Incroyable! Incroyable histoire, et magnifique récit!
La première partie nous restitue l'émotion, intacte, de Jan Karski, insoutenable, lors qu'il doit une fois encore raconter ce qu'il a vu de ses propres yeux dans le ghetto de Varsovie. D'autres récits, témoignages écrits cachés retrouvés depuis ou même images corroborent les faits décrits par Jan Karski. Cependant, c'est son impossibilité à supporter ou accepter l'inacceptable qui nous renvoie à nos propres émotions, à notre humanité.

La deuxième partie nous emmène dans un incroyable récit, presque rocambolesque, n'étaient les tortures et disparitions des proches de Jan Karski. Cette deuxième partie est consacrée aux voyages de Jan , devenu émissaire de la résistance polonaise vers les puissances occidentales. Elle nous permet une fois encore de ressentir l'urgence à transmettre les informations aux grandes puissances seules capables de sauver les Juifs d'un anéantissement.


La dernière partie, où Yanick Haenel fait parler Jan Karski m'a tout d'abord semblée faible, fabriquée. Mais rapidement, j'ai compris qu'elle était la parole de Yanick Haenel lui-même, au nom de tous, de tous ceux qui veulent comprendre comment tout ceci a pu arriver, et tentent de ne pas se voiler la face.

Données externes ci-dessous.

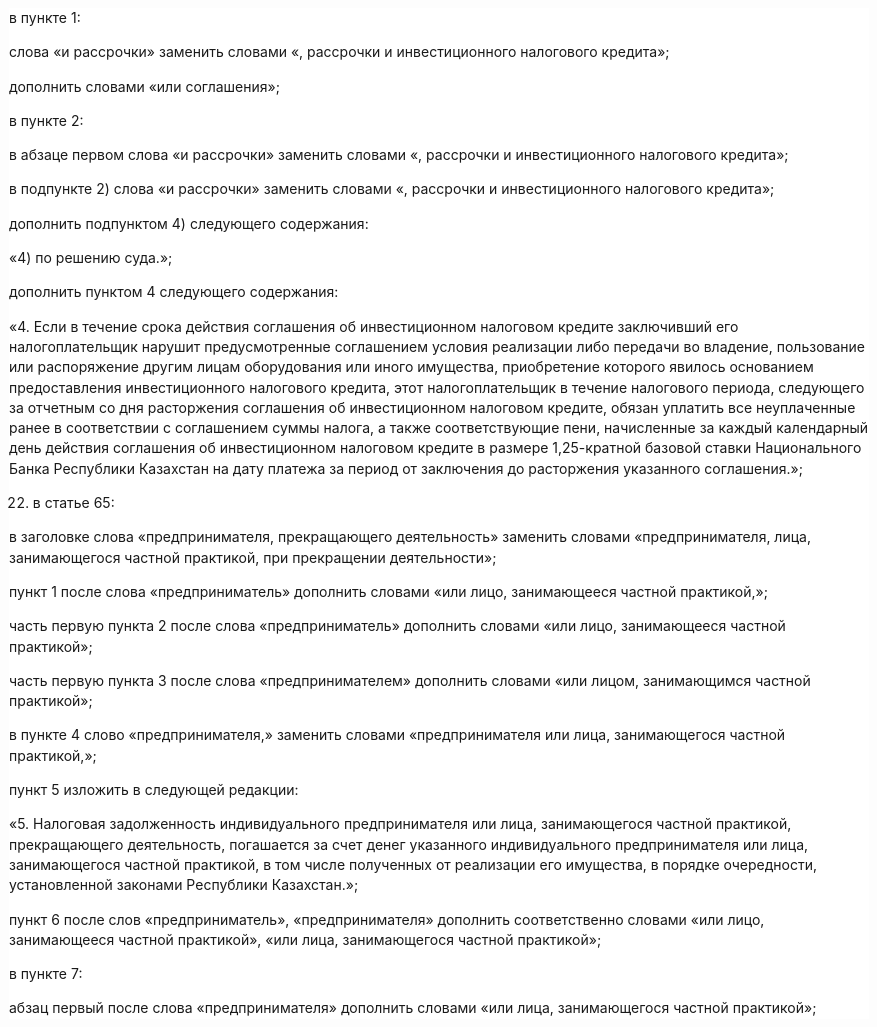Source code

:в пункте 1:

слова «и рассрочки» заменить словами «, рассрочки и инвестиционного налогового кредита»;

дополнить словами «или соглашения»;

в пункте 2:

в абзаце первом слова «и рассрочки» заменить словами «, рассрочки и инвестиционного налогового кредита»;

в подпункте 2) слова «и рассрочки» заменить словами «, рассрочки и инвестиционного налогового кредита»;

дополнить подпунктом 4) следующего содержания:

«4) по решению суда.»;

дополнить пунктом 4 следующего содержания:

«4. Если в течение срока действия соглашения об инвестиционном налоговом кредите заключивший его налогоплательщик нарушит предусмотренные соглашением условия реализации либо передачи во владение, пользование или распоряжение другим лицам оборудования или иного имущества, приобретение которого явилось основанием предоставления инвестиционного налогового кредита, этот налогоплательщик в течение налогового периода, следующего за отчетным со дня расторжения соглашения об инвестиционном налоговом кредите, обязан уплатить все неуплаченные ранее в соответствии с соглашением суммы налога, а также соответствующие пени, начисленные за каждый календарный день действия соглашения об инвестиционном налоговом кредите в размере 1,25-кратной базовой ставки Национального Банка Республики Казахстан на дату платежа за период от заключения до расторжения указанного соглашения.»;

22) в статье 65:

в заголовке слова «предпринимателя, прекращающего деятельность» заменить словами «предпринимателя, лица, занимающегося частной практикой, при прекращении деятельности»;

пункт 1 после слова «предприниматель» дополнить словами «или лицо, занимающееся частной практикой,»;

часть первую пункта 2 после слова «предприниматель» дополнить словами «или лицо, занимающееся частной практикой»;

часть первую пункта 3 после слова «предпринимателем» дополнить словами «или лицом, занимающимся частной практикой»;

в пункте 4 слово «предпринимателя,» заменить словами «предпринимателя или лица, занимающегося частной практикой,»;

пункт 5 изложить в следующей редакции:

«5. Налоговая задолженность индивидуального предпринимателя или лица, занимающегося частной практикой, прекращающего деятельность, погашается за счет денег указанного индивидуального предпринимателя или лица, занимающегося частной практикой, в том числе полученных от реализации его имущества, в порядке очередности, установленной законами Республики Казахстан.»;

пункт 6 после слов «предприниматель», «предпринимателя» дополнить соответственно словами «или лицо, занимающееся частной практикой», «или лица, занимающегося частной практикой»;

в пункте 7:

абзац первый после слова «предпринимателя» дополнить словами «или лица, занимающегося частной практикой»;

Face à Roosevelt : " Au bout d'une heure, je n'avais plus qu'une idée en tête, m'échapper... J'avais affonté la violence nazie, j'avais subi la violence des Soviétiques, et voici que je faisais connaissance avec l'insidieuse violence américaine... Une violence qui vous exclut par la surdité, par l'organisation d'une surdité qui empêche tout affrontement... Chaque fois, dans les pires conditions, j'avais réussi à m'échapper. Mais comment s'évade t-on d'un canapé? En sortant ce soir-là de la Maison Blanche avec l'ambassadeur, j'ai pensé qu'à partir de maintenant c'était ce canapé qui allait régner sur le monde, et qu'à la violence du totalitarisme allait se substituer cette violence-là, une violence diffuse, civilisée, une violence si propre qu'en toutes circonstances le beau nom de démocratie saurait la maquiller".
Le récit continue, fiévreux, mettant en cause les alliés qui savaient tout mais ont fait de la résistance à leur façon pour éviter d'accueillir cette nombreuse population de malheureux.
La fin de cette troisième partie nous emmène dans un lieu où l'homme est seul, face à sa responsabilité. " Personne n'échappe à cette abjection qui partage les hommes entre ceux qui meurent et ceux qui donnent la mort... Car il y a les victimes, il y a les bourreaux, mais il y a également ceux qui sont à côté, et qui assistent à la mise à mort... C'est à partir du moment où un vivant éprouve sa distance avec un homme qu'on met à mort qu'il faitl'expérience de l'infâmie."
La grande question posée est celle de l'humanité, et il termine en disant qu'il a fait l'expérience de l'impossible, qu'une partie de lui est morte au spectacle de toutes les exactions commises, mais "qu'on peut redonner vie à la parole par la parole". "Parler, c'est faire en sorte que tout ce qui est mort redevienne vivant, c'est rallumer le feu à partir de la cendre... Je crois que si l'on ne s'arrêtait plus de parler, si la parole pouvait coïncider avec la moindre parcelle de notre existence, et que chaque instant ne soit plus que parole, alors il n'y aurait plus de place en nous pour la mort."
Au final, ce livre est profond, humain, de toute beauté.